Flocculation A mud consists of many colloid particles that have the ability to remain indefinitely in suspension because of their extremely small size. In pure water they cannot agglomerate (form a mass) because of the interference between the highly diffuse double layers. But if an electrolyte is added, in this case salt, then the particles can approach each other so closely that the attractive forces predominate and the particles can thus agglomerate. This phenomenon is known as flocculation. If the concentration of clay in suspension is high enough, flocculation can cause the formation of a continuous gel structure. The gels commonly observed in aqueous drilling fluids are the result of flocculation by soluble salts.

Temperature effect on water loss An increase in temperature could also work to decrease the plastic viscosity by decreasing the amount of free water bound to the clay and polymer particles. This effect can only occur at temperatures that are high enough to break the bond between the particles.

66 Appendix 8 Effect of cement additives Cement slurry has poor fluid retention properties and can lose a significant amount of water to a formation rapidly. Cement additives provide protection against water loss and help to control other properties of the mud. They also: • vary cement density; • increase or decrease cement strength; • accelerate or retard setting time; • control filtration rate; • reduce or increase slurry viscosity; • provide bridge for lost circulation control; and • improve the economics of production.

Cement density In some cases long cement columns may be constructed without risking formation breakdown. Typically there are three methods that can be used in order to decrease the density of the cement slurry. The first involves adding lightweight materials such as bentonite and attapulgite, which permit an increased mix with water and at the same time prevent the separation of water. Secondly, it may be possible to add hollow ceramic spheres that have a low specific gravity which can provide reduced density slurries. Thirdly, foam cements are sometimes used: for example, the addition of nitrogen plus a surfactant can create a mud with a density of 7–8 lbs/gal.

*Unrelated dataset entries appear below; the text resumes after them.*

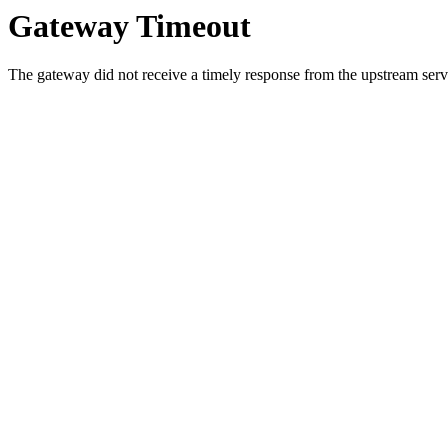
Gateway Timeout
The gateway did not receive a timely response from the upstream serve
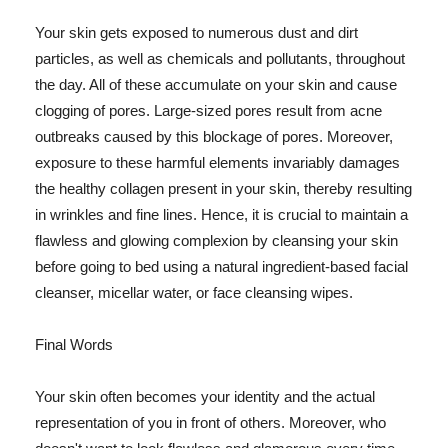
Your skin gets exposed to numerous dust and dirt
particles, as well as chemicals and pollutants, throughout
the day. All of these accumulate on your skin and cause
clogging of pores. Large-sized pores result from acne
outbreaks caused by this blockage of pores. Moreover,
exposure to these harmful elements invariably damages
the healthy collagen present in your skin, thereby resulting
in wrinkles and fine lines. Hence, it is crucial to maintain a
flawless and glowing complexion by cleansing your skin
before going to bed using a natural ingredient-based facial
cleanser, micellar water, or face cleansing wipes.
Final Words
Your skin often becomes your identity and the actual
representation of you in front of others. Moreover, who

Slurry viscosity Sometimes it is necessary to use friction-reducing additives to assist the cement slurry in removing annular mud. Also, viscosity of the cement mixture may be required in order to ensure that it does not invade the formation. Interparticle friction reducers are basically dispersing agents that can reduce the apparent viscosity of the slurry. Salt is an example of a friction reducer.

Control of filtration rate In order to control the filtration rate it is helpful to form a very thin, tight filter cake. This can be achieved by adding materials such as bentonite and CMC to reduce the fluid loss from the cement slurry. Bentonite and CMC both have the ability to bind water chemically to their polar sites on the clay platelets or polymer molecules. Such additives help to provide protection against water loss by binding the free water in the slurry. It is common to run tests on the additives to ensure that they will meet the requirements of the specific situation.

Rheology of cement slurries It is important for a drilling operator to know the properties of the cement slurry. In most cases accurate predictions of the friction pressure are known. These help to avoid fracturing the lower stressed formations. Which can lead to a loss in circulation. It is often difficult to determine realistic rheological properties of cement slurries due to the variability of fluid properties.